**WHAT YOU NEED TO DO**
Please change "phylum" to "division" in the material between the lines holding "common name: Harlequin ladybird" and "genus: Trifolium", inclusive. Give back only those lines, with everything else unchanged.

────────────────

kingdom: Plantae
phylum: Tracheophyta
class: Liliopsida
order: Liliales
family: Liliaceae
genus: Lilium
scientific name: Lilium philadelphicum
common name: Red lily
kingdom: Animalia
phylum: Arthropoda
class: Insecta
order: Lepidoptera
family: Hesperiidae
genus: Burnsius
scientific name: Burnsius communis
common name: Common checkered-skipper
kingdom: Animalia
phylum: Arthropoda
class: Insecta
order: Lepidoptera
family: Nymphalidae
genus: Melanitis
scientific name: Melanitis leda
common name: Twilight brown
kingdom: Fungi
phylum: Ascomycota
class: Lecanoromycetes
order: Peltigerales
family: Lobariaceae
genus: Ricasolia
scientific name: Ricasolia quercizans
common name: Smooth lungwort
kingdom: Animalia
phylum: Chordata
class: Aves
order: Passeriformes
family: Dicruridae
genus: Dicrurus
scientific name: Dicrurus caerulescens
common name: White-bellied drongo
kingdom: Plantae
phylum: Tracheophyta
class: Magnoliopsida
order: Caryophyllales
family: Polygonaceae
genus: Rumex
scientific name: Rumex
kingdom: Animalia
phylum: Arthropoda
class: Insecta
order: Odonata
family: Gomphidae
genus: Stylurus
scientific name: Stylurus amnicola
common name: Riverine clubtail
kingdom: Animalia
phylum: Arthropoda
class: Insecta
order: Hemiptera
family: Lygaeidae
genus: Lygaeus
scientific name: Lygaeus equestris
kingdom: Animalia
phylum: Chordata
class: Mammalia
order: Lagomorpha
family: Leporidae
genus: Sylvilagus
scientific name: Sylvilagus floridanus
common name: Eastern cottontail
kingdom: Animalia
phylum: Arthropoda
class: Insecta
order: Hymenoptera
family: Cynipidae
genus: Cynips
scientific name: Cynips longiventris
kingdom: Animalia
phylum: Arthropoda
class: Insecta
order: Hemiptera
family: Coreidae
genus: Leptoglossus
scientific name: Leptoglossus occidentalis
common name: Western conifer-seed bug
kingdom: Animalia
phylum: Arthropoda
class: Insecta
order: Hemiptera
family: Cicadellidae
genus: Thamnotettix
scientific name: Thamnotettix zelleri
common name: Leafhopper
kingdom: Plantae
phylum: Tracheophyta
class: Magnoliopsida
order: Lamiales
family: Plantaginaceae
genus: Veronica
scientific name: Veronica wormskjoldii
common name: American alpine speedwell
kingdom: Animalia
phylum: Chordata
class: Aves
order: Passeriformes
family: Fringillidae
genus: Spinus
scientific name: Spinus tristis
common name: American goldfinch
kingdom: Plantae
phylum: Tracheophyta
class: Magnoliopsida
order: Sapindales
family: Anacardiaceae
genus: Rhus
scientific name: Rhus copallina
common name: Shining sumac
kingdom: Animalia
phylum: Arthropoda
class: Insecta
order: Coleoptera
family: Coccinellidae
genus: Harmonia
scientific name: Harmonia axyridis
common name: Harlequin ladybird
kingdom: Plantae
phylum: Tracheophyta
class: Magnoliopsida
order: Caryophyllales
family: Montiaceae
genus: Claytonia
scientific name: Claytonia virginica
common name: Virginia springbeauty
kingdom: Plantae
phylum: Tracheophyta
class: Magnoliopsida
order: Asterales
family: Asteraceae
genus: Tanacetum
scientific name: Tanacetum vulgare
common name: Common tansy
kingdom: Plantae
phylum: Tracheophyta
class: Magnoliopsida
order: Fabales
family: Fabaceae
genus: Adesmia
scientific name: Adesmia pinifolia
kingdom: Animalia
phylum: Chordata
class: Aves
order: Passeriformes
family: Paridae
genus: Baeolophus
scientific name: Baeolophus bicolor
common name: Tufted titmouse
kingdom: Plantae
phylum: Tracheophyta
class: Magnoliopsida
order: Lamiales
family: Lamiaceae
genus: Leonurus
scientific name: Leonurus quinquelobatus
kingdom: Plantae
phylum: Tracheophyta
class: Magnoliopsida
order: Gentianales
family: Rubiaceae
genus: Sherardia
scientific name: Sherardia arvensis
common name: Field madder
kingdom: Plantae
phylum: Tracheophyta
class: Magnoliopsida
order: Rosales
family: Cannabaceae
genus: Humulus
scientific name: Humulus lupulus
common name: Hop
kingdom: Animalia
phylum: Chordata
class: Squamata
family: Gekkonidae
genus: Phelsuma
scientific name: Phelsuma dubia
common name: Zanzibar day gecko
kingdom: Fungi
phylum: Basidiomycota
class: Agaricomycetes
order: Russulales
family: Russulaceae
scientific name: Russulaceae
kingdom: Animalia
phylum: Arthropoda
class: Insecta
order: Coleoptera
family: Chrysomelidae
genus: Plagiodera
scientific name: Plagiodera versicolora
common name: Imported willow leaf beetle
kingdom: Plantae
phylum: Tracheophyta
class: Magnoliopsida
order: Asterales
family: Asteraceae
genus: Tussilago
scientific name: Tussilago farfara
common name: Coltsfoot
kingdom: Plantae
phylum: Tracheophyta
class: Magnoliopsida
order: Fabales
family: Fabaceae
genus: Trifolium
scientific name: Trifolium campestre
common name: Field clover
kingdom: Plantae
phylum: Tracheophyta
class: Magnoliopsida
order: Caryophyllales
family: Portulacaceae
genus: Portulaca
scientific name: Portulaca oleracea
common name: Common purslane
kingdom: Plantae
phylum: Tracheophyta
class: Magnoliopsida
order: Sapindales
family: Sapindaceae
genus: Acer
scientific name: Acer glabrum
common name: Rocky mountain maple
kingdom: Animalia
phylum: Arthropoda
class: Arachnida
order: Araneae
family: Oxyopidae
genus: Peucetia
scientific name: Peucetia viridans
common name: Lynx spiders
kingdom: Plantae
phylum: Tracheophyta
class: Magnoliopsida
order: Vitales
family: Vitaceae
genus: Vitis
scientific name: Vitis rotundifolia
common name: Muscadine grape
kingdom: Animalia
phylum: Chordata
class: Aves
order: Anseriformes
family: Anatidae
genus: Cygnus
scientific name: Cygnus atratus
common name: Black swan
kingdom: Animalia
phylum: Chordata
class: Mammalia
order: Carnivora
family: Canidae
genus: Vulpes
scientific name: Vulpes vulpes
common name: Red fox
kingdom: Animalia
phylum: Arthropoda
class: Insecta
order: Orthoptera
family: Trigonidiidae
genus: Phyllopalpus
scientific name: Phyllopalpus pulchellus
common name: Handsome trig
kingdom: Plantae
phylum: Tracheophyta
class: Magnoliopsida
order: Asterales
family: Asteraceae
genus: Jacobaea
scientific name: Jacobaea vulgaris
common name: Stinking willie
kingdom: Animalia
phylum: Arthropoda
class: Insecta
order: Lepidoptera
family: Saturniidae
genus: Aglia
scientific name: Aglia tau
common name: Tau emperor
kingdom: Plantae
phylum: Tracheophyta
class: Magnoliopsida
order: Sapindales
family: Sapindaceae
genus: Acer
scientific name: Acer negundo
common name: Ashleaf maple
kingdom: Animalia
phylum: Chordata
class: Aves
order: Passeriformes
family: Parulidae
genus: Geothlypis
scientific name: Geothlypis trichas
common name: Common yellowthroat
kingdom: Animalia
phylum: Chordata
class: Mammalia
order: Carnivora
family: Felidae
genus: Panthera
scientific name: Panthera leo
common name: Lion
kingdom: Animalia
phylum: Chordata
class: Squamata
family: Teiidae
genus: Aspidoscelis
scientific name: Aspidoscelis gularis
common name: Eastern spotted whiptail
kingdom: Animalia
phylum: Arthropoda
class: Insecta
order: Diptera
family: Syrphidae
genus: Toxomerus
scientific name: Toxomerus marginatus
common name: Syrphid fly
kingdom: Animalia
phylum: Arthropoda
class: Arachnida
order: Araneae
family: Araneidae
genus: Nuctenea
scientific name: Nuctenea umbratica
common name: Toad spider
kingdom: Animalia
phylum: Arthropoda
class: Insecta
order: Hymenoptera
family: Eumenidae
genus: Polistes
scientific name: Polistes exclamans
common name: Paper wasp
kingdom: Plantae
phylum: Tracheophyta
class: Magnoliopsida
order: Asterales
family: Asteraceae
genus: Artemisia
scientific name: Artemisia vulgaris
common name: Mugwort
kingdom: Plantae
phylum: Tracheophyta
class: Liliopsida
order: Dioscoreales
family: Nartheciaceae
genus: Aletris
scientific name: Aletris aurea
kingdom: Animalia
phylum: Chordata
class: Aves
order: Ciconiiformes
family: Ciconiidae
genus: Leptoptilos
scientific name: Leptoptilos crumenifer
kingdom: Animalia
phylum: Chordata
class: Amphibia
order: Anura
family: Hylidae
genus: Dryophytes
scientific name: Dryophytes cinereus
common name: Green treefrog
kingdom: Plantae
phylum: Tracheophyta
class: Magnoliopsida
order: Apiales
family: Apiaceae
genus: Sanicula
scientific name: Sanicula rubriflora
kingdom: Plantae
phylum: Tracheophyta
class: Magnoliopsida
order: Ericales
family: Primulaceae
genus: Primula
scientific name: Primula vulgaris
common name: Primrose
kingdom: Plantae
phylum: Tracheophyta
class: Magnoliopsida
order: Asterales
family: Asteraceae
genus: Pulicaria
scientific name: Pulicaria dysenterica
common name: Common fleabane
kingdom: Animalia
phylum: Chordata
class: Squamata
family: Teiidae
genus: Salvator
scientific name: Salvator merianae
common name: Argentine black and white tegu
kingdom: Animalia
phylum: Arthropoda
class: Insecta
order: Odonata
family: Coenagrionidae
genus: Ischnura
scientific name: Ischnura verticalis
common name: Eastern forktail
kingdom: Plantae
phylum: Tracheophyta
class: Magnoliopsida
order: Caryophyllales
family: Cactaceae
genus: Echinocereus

────────────────

**RESULT OF THE EXERCISE**
common name: Harlequin ladybird
kingdom: Plantae
division: Tracheophyta
class: Magnoliopsida
order: Caryophyllales
family: Montiaceae
genus: Claytonia
scientific name: Claytonia virginica
common name: Virginia springbeauty
kingdom: Plantae
division: Tracheophyta
class: Magnoliopsida
order: Asterales
family: Asteraceae
genus: Tanacetum
scientific name: Tanacetum vulgare
common name: Common tansy
kingdom: Plantae
division: Tracheophyta
class: Magnoliopsida
order: Fabales
family: Fabaceae
genus: Adesmia
scientific name: Adesmia pinifolia
kingdom: Animalia
division: Chordata
class: Aves
order: Passeriformes
family: Paridae
genus: Baeolophus
scientific name: Baeolophus bicolor
common name: Tufted titmouse
kingdom: Plantae
division: Tracheophyta
class: Magnoliopsida
order: Lamiales
family: Lamiaceae
genus: Leonurus
scientific name: Leonurus quinquelobatus
kingdom: Plantae
division: Tracheophyta
class: Magnoliopsida
order: Gentianales
family: Rubiaceae
genus: Sherardia
scientific name: Sherardia arvensis
common name: Field madder
kingdom: Plantae
division: Tracheophyta
class: Magnoliopsida
order: Rosales
family: Cannabaceae
genus: Humulus
scientific name: Humulus lupulus
common name: Hop
kingdom: Animalia
division: Chordata
class: Squamata
family: Gekkonidae
genus: Phelsuma
scientific name: Phelsuma dubia
common name: Zanzibar day gecko
kingdom: Fungi
division: Basidiomycota
class: Agaricomycetes
order: Russulales
family: Russulaceae
scientific name: Russulaceae
kingdom: Animalia
division: Arthropoda
class: Insecta
order: Coleoptera
family: Chrysomelidae
genus: Plagiodera
scientific name: Plagiodera versicolora
common name: Imported willow leaf beetle
kingdom: Plantae
division: Tracheophyta
class: Magnoliopsida
order: Asterales
family: Asteraceae
genus: Tussilago
scientific name: Tussilago farfara
common name: Coltsfoot
kingdom: Plantae
division: Tracheophyta
class: Magnoliopsida
order: Fabales
family: Fabaceae
genus: Trifolium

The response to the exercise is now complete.